Step back and look at things in perspective to re-evaluate. Work out the critical path and keep reviewing where you’re heading and what you’re doing. Keep monitoring and keep measuring, as that will allow you to stay focused on the end game.
Property Demand Exceeds Supply
Property gives returns in proportion to your knowledge.
According to SA Commercial Property News, the average growth in residential property over the past decade has been in the region of 23% a year, surpassing equity returns of about 17%.
However, is residential property fairly priced?

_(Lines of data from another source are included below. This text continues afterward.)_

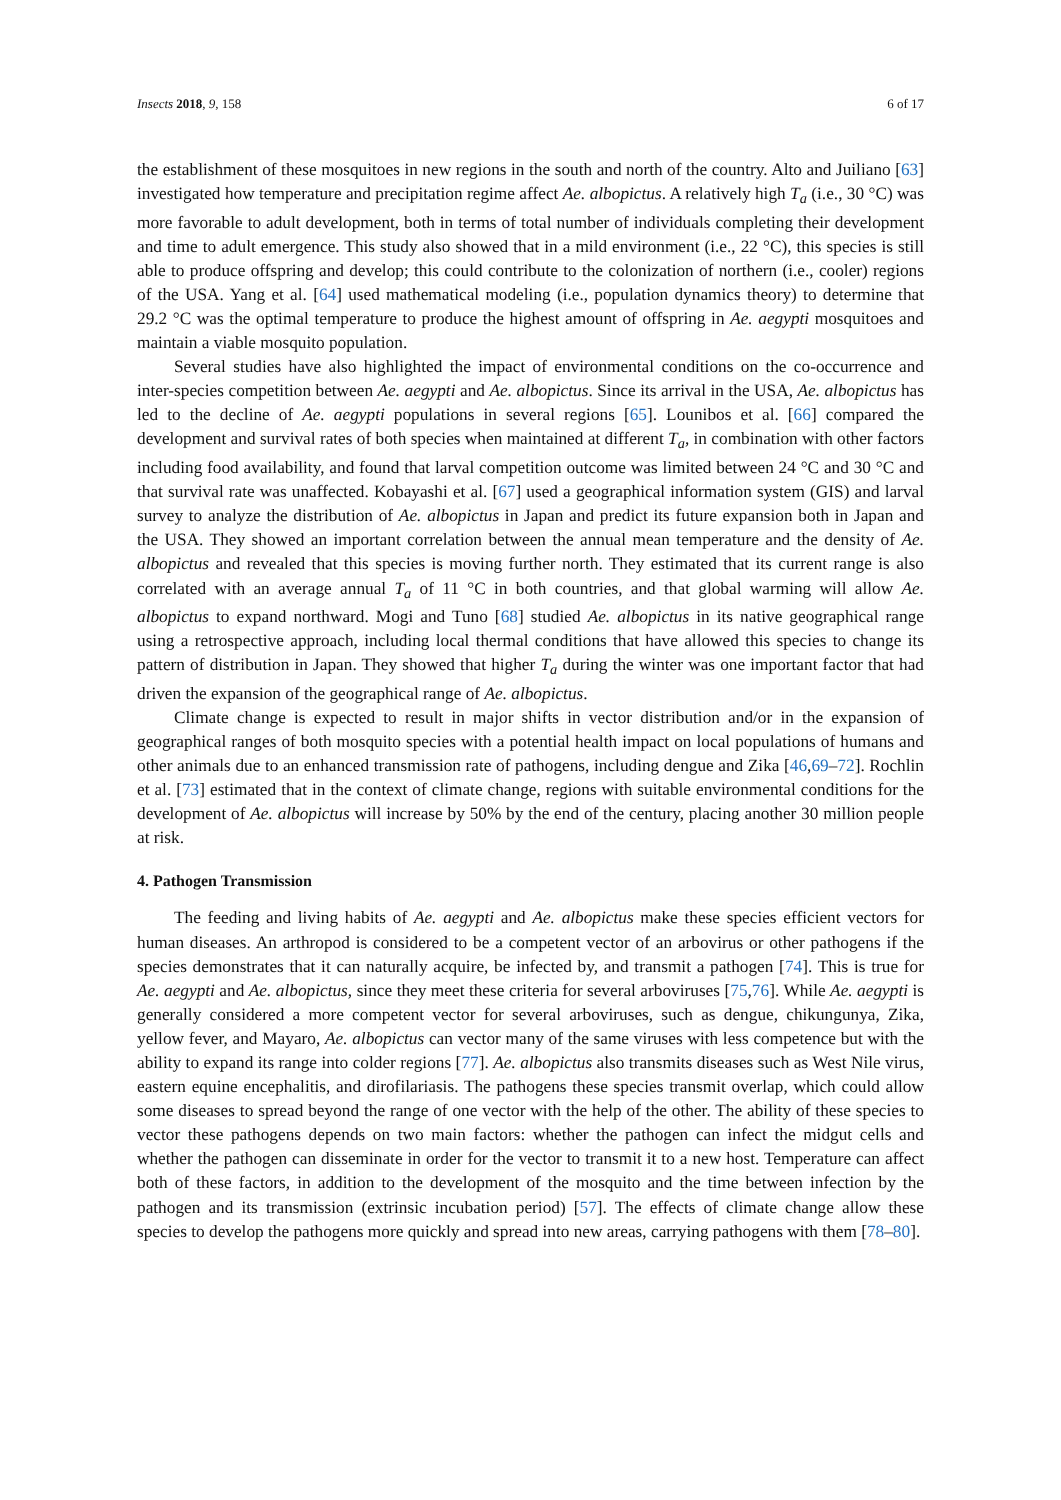Insects 2018, 9, 158 6 of 17
the establishment of these mosquitoes in new regions in the south and north of the country. Alto and Juiliano [63] investigated how temperature and precipitation regime affect Ae. albopictus. A relatively high T<sub>a</sub> (i.e., 30 °C) was more favorable to adult development, both in terms of total number of individuals completing their development and time to adult emergence. This study also showed that in a mild environment (i.e., 22 °C), this species is still able to produce offspring and develop; this could contribute to the colonization of northern (i.e., cooler) regions of the USA. Yang et al. [64] used mathematical modeling (i.e., population dynamics theory) to determine that 29.2 °C was the optimal temperature to produce the highest amount of offspring in Ae. aegypti mosquitoes and maintain a viable mosquito population.
Several studies have also highlighted the impact of environmental conditions on the co-occurrence and inter-species competition between Ae. aegypti and Ae. albopictus. Since its arrival in the USA, Ae. albopictus has led to the decline of Ae. aegypti populations in several regions [65]. Lounibos et al. [66] compared the development and survival rates of both species when maintained at different T<sub>a</sub>, in combination with other factors including food availability, and found that larval competition outcome was limited between 24 °C and 30 °C and that survival rate was unaffected. Kobayashi et al. [67] used a geographical information system (GIS) and larval survey to analyze the distribution of Ae. albopictus in Japan and predict its future expansion both in Japan and the USA. They showed an important correlation between the annual mean temperature and the density of Ae. albopictus and revealed that this species is moving further north. They estimated that its current range is also correlated with an average annual T<sub>a</sub> of 11 °C in both countries, and that global warming will allow Ae. albopictus to expand northward. Mogi and Tuno [68] studied Ae. albopictus in its native geographical range using a retrospective approach, including local thermal conditions that have allowed this species to change its pattern of distribution in Japan. They showed that higher T<sub>a</sub> during the winter was one important factor that had driven the expansion of the geographical range of Ae. albopictus.
Climate change is expected to result in major shifts in vector distribution and/or in the expansion of geographical ranges of both mosquito species with a potential health impact on local populations of humans and other animals due to an enhanced transmission rate of pathogens, including dengue and Zika [46,69–72]. Rochlin et al. [73] estimated that in the context of climate change, regions with suitable environmental conditions for the development of Ae. albopictus will increase by 50% by the end of the century, placing another 30 million people at risk.
4. Pathogen Transmission
The feeding and living habits of Ae. aegypti and Ae. albopictus make these species efficient vectors for human diseases. An arthropod is considered to be a competent vector of an arbovirus or other pathogens if the species demonstrates that it can naturally acquire, be infected by, and transmit a pathogen [74]. This is true for Ae. aegypti and Ae. albopictus, since they meet these criteria for several arboviruses [75,76]. While Ae. aegypti is generally considered a more competent vector for several arboviruses, such as dengue, chikungunya, Zika, yellow fever, and Mayaro, Ae. albopictus can vector many of the same viruses with less competence but with the ability to expand its range into colder regions [77]. Ae. albopictus also transmits diseases such as West Nile virus, eastern equine encephalitis, and dirofilariasis. The pathogens these species transmit overlap, which could allow some diseases to spread beyond the range of one vector with the help of the other. The ability of these species to vector these pathogens depends on two main factors: whether the pathogen can infect the midgut cells and whether the pathogen can disseminate in order for the vector to transmit it to a new host. Temperature can affect both of these factors, in addition to the development of the mosquito and the time between infection by the pathogen and its transmission (extrinsic incubation period) [57]. The effects of climate change allow these species to develop the pathogens more quickly and spread into new areas, carrying pathogens with them [78–80].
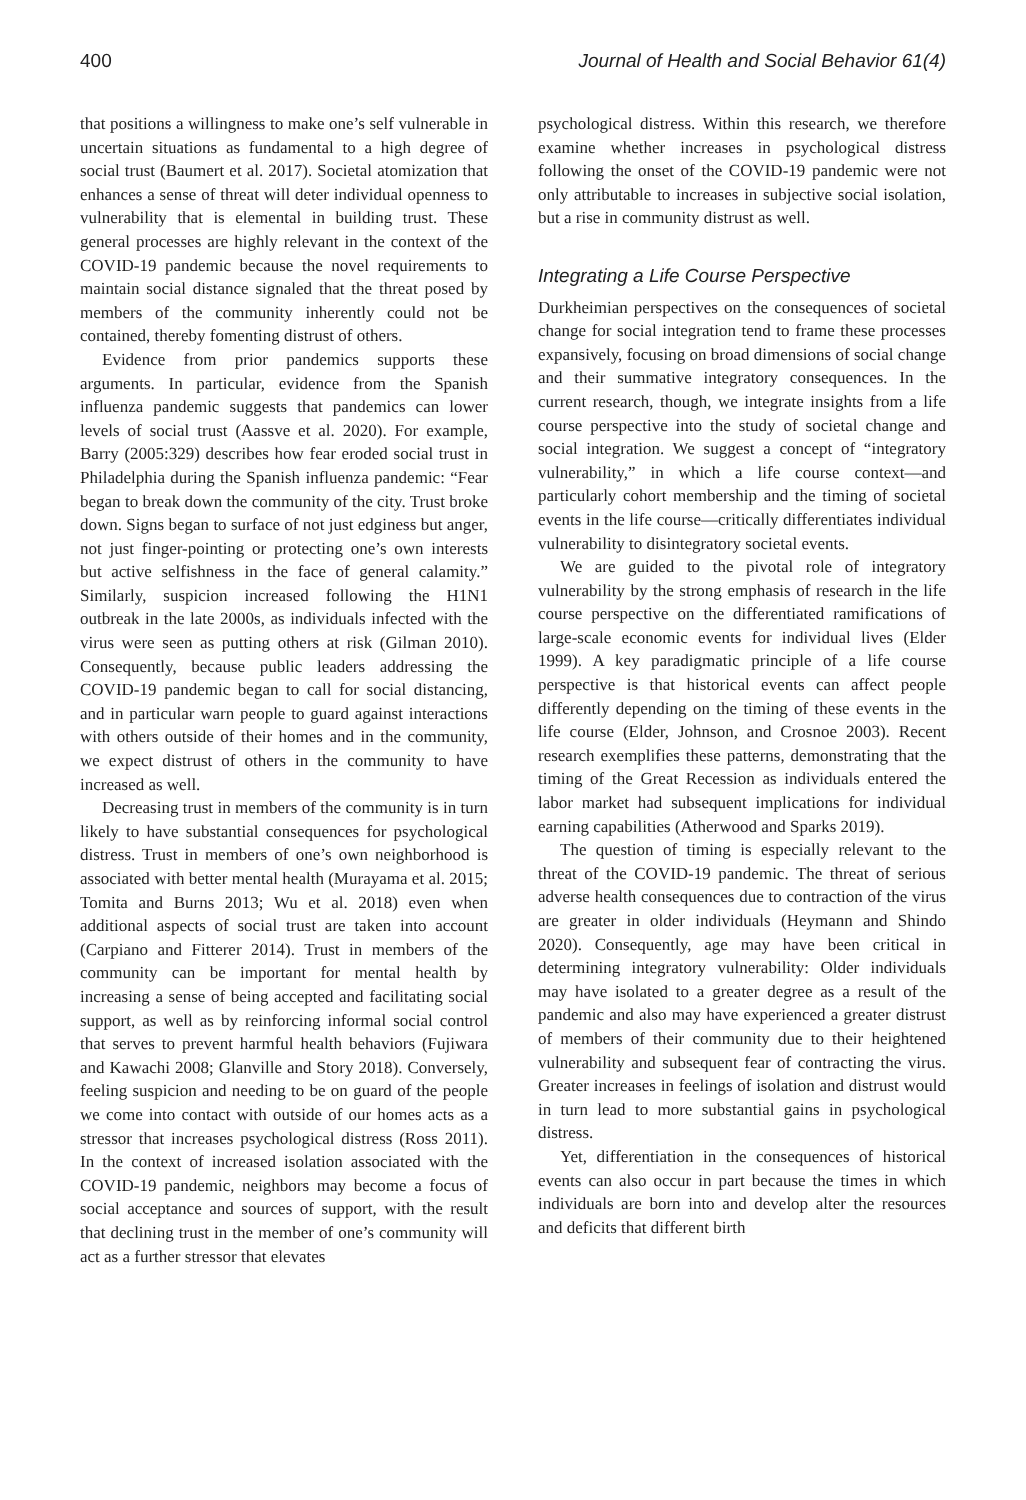400 Journal of Health and Social Behavior 61(4)
that positions a willingness to make one’s self vulnerable in uncertain situations as fundamental to a high degree of social trust (Baumert et al. 2017). Societal atomization that enhances a sense of threat will deter individual openness to vulnerability that is elemental in building trust. These general processes are highly relevant in the context of the COVID-19 pandemic because the novel requirements to maintain social distance signaled that the threat posed by members of the community inherently could not be contained, thereby fomenting distrust of others.
Evidence from prior pandemics supports these arguments. In particular, evidence from the Spanish influenza pandemic suggests that pandemics can lower levels of social trust (Aassve et al. 2020). For example, Barry (2005:329) describes how fear eroded social trust in Philadelphia during the Spanish influenza pandemic: “Fear began to break down the community of the city. Trust broke down. Signs began to surface of not just edginess but anger, not just finger-pointing or protecting one’s own interests but active selfishness in the face of general calamity.” Similarly, suspicion increased following the H1N1 outbreak in the late 2000s, as individuals infected with the virus were seen as putting others at risk (Gilman 2010). Consequently, because public leaders addressing the COVID-19 pandemic began to call for social distancing, and in particular warn people to guard against interactions with others outside of their homes and in the community, we expect distrust of others in the community to have increased as well.
Decreasing trust in members of the community is in turn likely to have substantial consequences for psychological distress. Trust in members of one’s own neighborhood is associated with better mental health (Murayama et al. 2015; Tomita and Burns 2013; Wu et al. 2018) even when additional aspects of social trust are taken into account (Carpiano and Fitterer 2014). Trust in members of the community can be important for mental health by increasing a sense of being accepted and facilitating social support, as well as by reinforcing informal social control that serves to prevent harmful health behaviors (Fujiwara and Kawachi 2008; Glanville and Story 2018). Conversely, feeling suspicion and needing to be on guard of the people we come into contact with outside of our homes acts as a stressor that increases psychological distress (Ross 2011). In the context of increased isolation associated with the COVID-19 pandemic, neighbors may become a focus of social acceptance and sources of support, with the result that declining trust in the member of one’s community will act as a further stressor that elevates
psychological distress. Within this research, we therefore examine whether increases in psychological distress following the onset of the COVID-19 pandemic were not only attributable to increases in subjective social isolation, but a rise in community distrust as well.
Integrating a Life Course Perspective
Durkheimian perspectives on the consequences of societal change for social integration tend to frame these processes expansively, focusing on broad dimensions of social change and their summative integratory consequences. In the current research, though, we integrate insights from a life course perspective into the study of societal change and social integration. We suggest a concept of “integratory vulnerability,” in which a life course context—and particularly cohort membership and the timing of societal events in the life course—critically differentiates individual vulnerability to disintegratory societal events.
We are guided to the pivotal role of integratory vulnerability by the strong emphasis of research in the life course perspective on the differentiated ramifications of large-scale economic events for individual lives (Elder 1999). A key paradigmatic principle of a life course perspective is that historical events can affect people differently depending on the timing of these events in the life course (Elder, Johnson, and Crosnoe 2003). Recent research exemplifies these patterns, demonstrating that the timing of the Great Recession as individuals entered the labor market had subsequent implications for individual earning capabilities (Atherwood and Sparks 2019).
The question of timing is especially relevant to the threat of the COVID-19 pandemic. The threat of serious adverse health consequences due to contraction of the virus are greater in older individuals (Heymann and Shindo 2020). Consequently, age may have been critical in determining integratory vulnerability: Older individuals may have isolated to a greater degree as a result of the pandemic and also may have experienced a greater distrust of members of their community due to their heightened vulnerability and subsequent fear of contracting the virus. Greater increases in feelings of isolation and distrust would in turn lead to more substantial gains in psychological distress.
Yet, differentiation in the consequences of historical events can also occur in part because the times in which individuals are born into and develop alter the resources and deficits that different birth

In 2012 property economist Erwin Roode didn’t think so, stating that property prices were overvalued by at least 25%, based on long-term prices from 1967 to 2011.
FNB home loans strategist John Loos disagreed, saying that it would be more accurate to valuate properties only from 1995 onwards due to the political shifts that preceded it.
Jan le Roux, CEO of Leapfrog Property Group, points to May 2013 Absa House Price Indices, which revealed that nominal house prices grew by an annualised 11,1% in April. Real price growth, after adjusting for the effect of consumer price inflation was 5,2% in March.
As to whether equities or residential property offer the best value at the moment, Le Roux says that now is not the time to be buying over-priced stocks. And home prices? “There are fewer homes than there are people wanting them – so prices will inevitably continue to increase,” he says.
Related: The Rules of Property
Cut the emotion
Jacques Fouche, CEO of IGrow Wealth Investments, says residential property may not necessarily be the best investment, but it certainly can be for someone who knows what he’s doing.
“There are a number of rules. The first is to gear and use other people’s money. The second is to be completely unemotional about the properties you buy.”
“The single biggest mistake people make when buying an investment property is to buy a home they would like to live in, such as a R10 million holiday home in Camps Bay. We recommend you rather buy an entry-level property in an up-and-coming area such as Kraaifontein, with good infrastructure and commercial activity,” says Fouche.
The two preconditions for buying a property are sustainable rental income and sustainable capital appreciation.
Fouche explains that the best returns are to be made from homes in the R0,4 million to R0,6 million bracket, usually sectional title, let to young families that do not yet have enough capital for a deposit, and therefore are forced to rent, yet earn R10 000 to R20 000 per month.
“The capital growth will also be higher than on a luxury property.”
Related: Start Early, Retire Rich
Make Informed decisions
The problem with residential property is having sufficient information, and for this reason Fouche recommends joining a club such as IGrow. On your own, it’s hit-and-miss. “By the time you read about an area in the newspapers, it’s too late to invest,” he says.
He claims that through these basic rules – and a good credit history – anyone can build up a property portfolio of hundreds of houses.
Fouche emphasises the attraction of security complexes, for which there is far higher demand than non-security complexes.